Education: Ph.D., Cellular and Integrative Physiology, University of Minnesota; M.S., Physiology, University of California; B.S., Physiology, University of California
Scott Carlson has been a professor in the biology department since 2000, and he regularly teaches Human Physiology, Neuroscience, Neuroscience Seminar, and General Biology. He is also involved with a January-term course, located on the island of Roatan, Honduras, that explores how individuals can engage ethically with social and environmental challenges in the developing world. While his research has primarily centered on neural control of blood pressure and mechanisms that contribute to the development of hypertension, more recently he has focused on setting up an electrophysiology program in support of the newer Neuroscience major. He is also involved with formation of the new Global Health major at Luther College.
I have a great wife and three kids. I enjoy home design and landscaping, along with a strong interest in music and coffee.
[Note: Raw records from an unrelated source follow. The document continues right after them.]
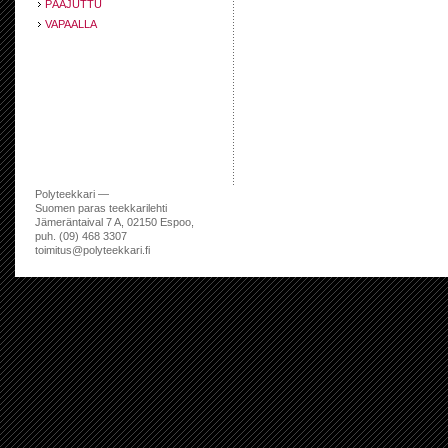
PÄÄJUTTU
VAPAALLA
Polyteekkari —
Suomen paras teekkarilehti
Jämeräntaival 7 A, 02150 Espoo,
puh. (09) 468 3307
toimitus@polyteekkari.fi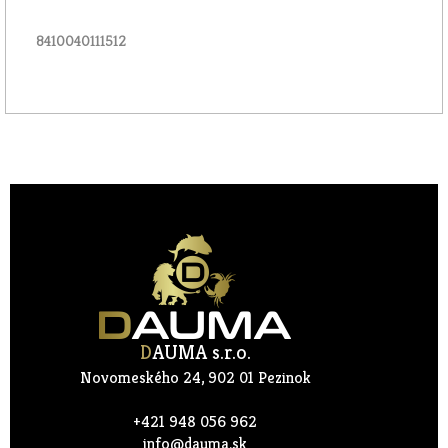
8410040111512
D
AUMA s.r.o.
Novomeského 24, 902 01 Pezinok
+421 948 056 962
info@dauma.sk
BIO 152: Principles of Biology: Molecules, Cells, and Genes
Cells serve as the building blocks of all biological systems, so understanding cellular biology is critical to comprehension of life systems. This course examines the structural and chemical composition of cells, processes related to cellular metabolism and homeostatic control, and genetic concepts related to protein formation, genetic replication and patterns of inheritance. Laboratory methods reinforce concepts and increase students’ ability to design experiments, analyze data, and communicate results in written form.
BIO 255: Human Physiology
An in-depth exploration of physiological systems in the human body, beginning at the cellular level and proceeding to physiological systems and their role in homeostatic control.
BIO 362: Neuroscience
The course explores the means by which neurons function and how they form circuitry related to sensory input, motor control, and higher cognitive functions. A second component of the course is devoted to the role of primary literature within the field of neuroscience, including how hypotheses are formulated, tested, and the results conveyed to the scientific community.
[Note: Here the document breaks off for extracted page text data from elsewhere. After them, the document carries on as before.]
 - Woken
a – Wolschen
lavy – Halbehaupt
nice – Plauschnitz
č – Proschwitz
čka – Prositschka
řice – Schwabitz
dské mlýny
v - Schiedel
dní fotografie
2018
- Ph.D., Cellular and Integrative Physiology, University of Minnesota, Twin Cities, 1996
Dissertation Title: “The role of peripheral osmoreceptors in the control of arginine vasopressin release”
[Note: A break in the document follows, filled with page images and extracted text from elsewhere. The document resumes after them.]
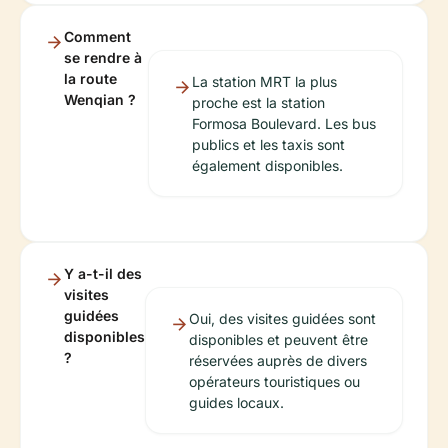
Comment
se rendre à
la route
La station MRT la plus
Wenqian ?
proche est la station
Formosa Boulevard. Les bus
publics et les taxis sont
également disponibles.
Y a-t-il des
visites
guidées
Oui, des visites guidées sont
disponibles
disponibles et peuvent être
?
réservées auprès de divers
opérateurs touristiques ou
guides locaux.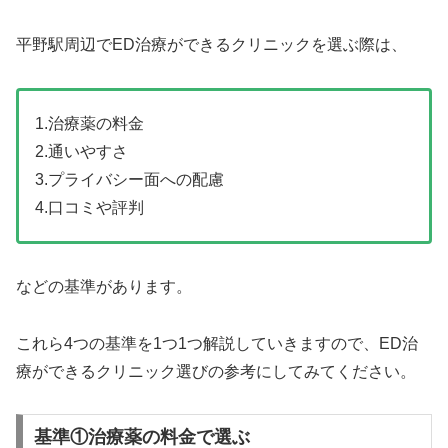
平野駅周辺でED治療ができるクリニックを選ぶ際は、
1.治療薬の料金
2.通いやすさ
3.プライバシー面への配慮
4.口コミや評判
などの基準があります。
これら4つの基準を1つ1つ解説していきますので、ED治
療ができるクリニック選びの参考にしてみてください。
基準①治療薬の料金で選ぶ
- M.S., Physiology, University of California, Davis, 1991
Thesis Title: “Paradoxical arginine inhibition of second phase insulin secretion.”
- B.S., Physiology, University of California, Davis, 1988
- A.S., Biological Science, American River Junior College, 1985
My research focuses around the control of blood pressure and mechanisms that contribute to the development of hypertension (high blood pressure). My longstanding interest in hypertension has been on how the central nervous system contributes to the elevation in blood pressure, with a particular focus on how dietary salt can exacerbate the degree of hypertension in many individuals.
My research has examined a number of areas related to this topic, including how the brain detects sodium ingestion and the synergistic relationship between the hormone angiotensin and dietary sodium.
My newer research has moved from a neural focus to a vascular one. My most recent research has examined the role of vascular 20-hydroxyeicosatetraenoic acid (20-HETE) in high blood pressure. 20-HETE is derived from the metabolism of arachidonic acid by the enzyme cytochrome P450, which results in formation of multiple metabolites.
While many of these metabolites appear to exert an action on vascular smooth muscle, 20-HETE demonstrates the strongest effect, causing constriction of the blood vessels that reduces flow to that region and leads to an increase in blood pressure.
20-HETE is also of great interest as cytochrome P450 levels are overexpressed in the Spontaneously Hypertensive rat (SHR), which is a commonly used hypertensive rat, causing an increase in 20-HETE formation and potential increase in vascular constriction.
While the majority of research has focused on renal 20-HETE on altering blood vessels in the kidney, other studies have demonstrated elevated 20-HETE in additional vasculatures (e.g., the liver and gut, cerebral circulation and in skeletal muscle). Thus, 20-HETE may exert a more widespread systemic vascular action in SHR.
Students in my laboratory have utilized state-of-the-art technologies, including chronic telemetric monitoring of heart rate and blood pressure as well as laser Doppler flowtometry, to examine the effect of inhibiting cytochrome P450 activity (and corresponding reduction in 20-HETE levels) on changes in blood pressure, water balance, and regional blood flow.
Gender Differences in Hypertension
Other areas I have explored include gender differences in hypertension—females display a greatly reduced risk of hypertension until the onset of menopause—and diabetes, as hypertension occurs in the vast majority of diabetic individuals and increases diabetic-related damage to internal organs.
My studies have largely been funded by external grants from the National Institutes of Health and the American Heart Association, and the research technologies have been acquired through a National Science Foundation grant.
All of my research incorporates undergraduate students who are interested in exploring physiological research, either as a potential career, as preparation for professional school, or simply have an interest in trying it out. Students participate in all aspects of my research, including surgical preparations and data collection and analysis, and students have presented this research at the local level as well as at regional and national meetings.
Additionally, students learn state-of-the-art technologies, such as telemetric recording, Doppler flow probe monitoring and vascular reactivity studies, which are techniques usually not available at the undergraduate level. I am always looking for students who express an interest in working in my laboratory.